[To do]: A faithful copy of the data is what is wanted, minus any pictures.

Top of Provided data

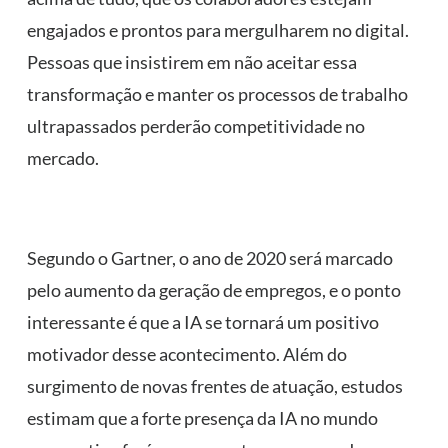
engajados e prontos para mergulharem no digital.
Pessoas que insistirem em não aceitar essa
transformação e manter os processos de trabalho
ultrapassados perderão competitividade no
mercado.
Segundo o Gartner, o ano de 2020 será marcado
pelo aumento da geração de empregos, e o ponto
interessante é que a IA se tornará um positivo
motivador desse acontecimento. Além do
surgimento de novas frentes de atuação, estudos
estimam que a forte presença da IA no mundo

Bottom of Provided data

[Exercise result]:
engajados e prontos para mergulharem no digital.
Pessoas que insistirem em não aceitar essa
transformação e manter os processos de trabalho
ultrapassados perderão competitividade no
mercado.
Segundo o Gartner, o ano de 2020 será marcado
pelo aumento da geração de empregos, e o ponto
interessante é que a IA se tornará um positivo
motivador desse acontecimento. Além do
surgimento de novas frentes de atuação, estudos
estimam que a forte presença da IA no mundo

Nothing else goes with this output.